ConMe: Rethinking Evaluation of Compositional Reasoning for Modern VLMs
This addresses the need for more rigorous evaluation of compositional reasoning in VLMs, which is incremental as it improves benchmarking rather than solving the reasoning problem itself.
The paper tackles the problem that existing benchmarks may not adequately test compositional reasoning in modern Vision-Language Models (VLMs) by introducing ConMe, a new benchmark and data generation pipeline that uses VLMs to create hard questions, resulting in up to a 33% decrease in performance compared to prior benchmarks.

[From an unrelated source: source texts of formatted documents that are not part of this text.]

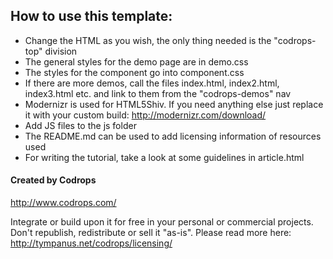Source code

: ## How to use this template:

- Change the HTML as you wish, the only thing needed is the "codrops-top" division
- The general styles for the demo page are in demo.css
- The styles for the component go into component.css
- If there are more demos, call the files index.html, index2.html, index3.html etc. and link to them from the "codrops-demos" nav
- Modernizr is used for HTML5Shiv. If you need anything else just replace it with your custom build: http://modernizr.com/download/
- Add JS files to the js folder
- The README.md can be used to add licensing information of resources used
- For writing the tutorial, take a look at some guidelines in article.html

#### Created by Codrops

http://www.codrops.com/

Integrate or build upon it for free in your personal or commercial projects. Don't republish, redistribute or sell it "as-is". Please read more here: http://tympanus.net/codrops/licensing/


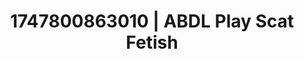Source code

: ---
categories:
- Erotic tension tease
- Flushed cheeks
- Erotic art direction
- Erotic tension build
- Ethical porn
image: /assets/images/1747800863010.jpg
layout: post
seo:
  description: Featured content with premium Scat Fetish, ABDL Play. HD images available.
  keywords: Scat Fetish, ABDL Play
  og_image: /assets/images/1747800863010.jpg
  schema_type: VisualArtwork
tags:
- '#1747800863010'
- ABDL Play
- Scat Fetish
title: 1747800863010 | ABDL Play Scat Fetish
---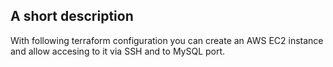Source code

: ## A short description

With following terraform configuration you can create an AWS EC2 instance and allow accesing to it via SSH and to MySQL port.

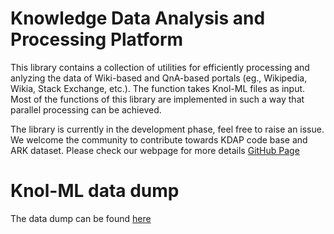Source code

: # Knowledge Data Analysis and Processing Platform
This library contains a collection of utilities for efficiently processing and anlyzing the data of Wiki-based and QnA-based portals (eg., Wikipedia, Wikia, Stack Exchange, etc.). The function takes Knol-ML files as input. Most of the functions of this library are implemented in such a way that parallel processing can be achieved.

The library is currently in the development phase, feel free to raise an issue. We welcome the community to contribute towards KDAP code base and ARK dataset.
Please check our webpage for more details [GitHub Page](https://kdap.github.io/)

# Knol-ML data dump

The data dump can be found [here](https://archive.org/details/KnolML)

Compositional Reasoning (CR) entails grasping the significance of attributes, relations, and word order. Recent Vision-Language Models (VLMs), comprising a visual encoder and a Large Language Model (LLM) decoder, have demonstrated remarkable proficiency in such reasoning tasks. This prompts a crucial question: have VLMs effectively tackled the CR challenge? We conjecture that existing CR benchmarks may not adequately push the boundaries of modern VLMs due to the reliance on an LLM-only negative text generation pipeline. Consequently, the negatives produced either appear as outliers from the natural language distribution learned by VLMs' LLM decoders or as improbable within the corresponding image context. To address these limitations, we introduce ConMe -- a compositional reasoning benchmark and a novel data generation pipeline leveraging VLMs to produce `hard CR Q&A'. Through a new concept of VLMs conversing with each other to collaboratively expose their weaknesses, our pipeline autonomously generates, evaluates, and selects challenging compositional reasoning questions, establishing a robust CR benchmark, also subsequently validated manually. Our benchmark provokes a noteworthy, up to 33%, decrease in CR performance compared to preceding benchmarks, reinstating the CR challenge even for state-of-the-art VLMs.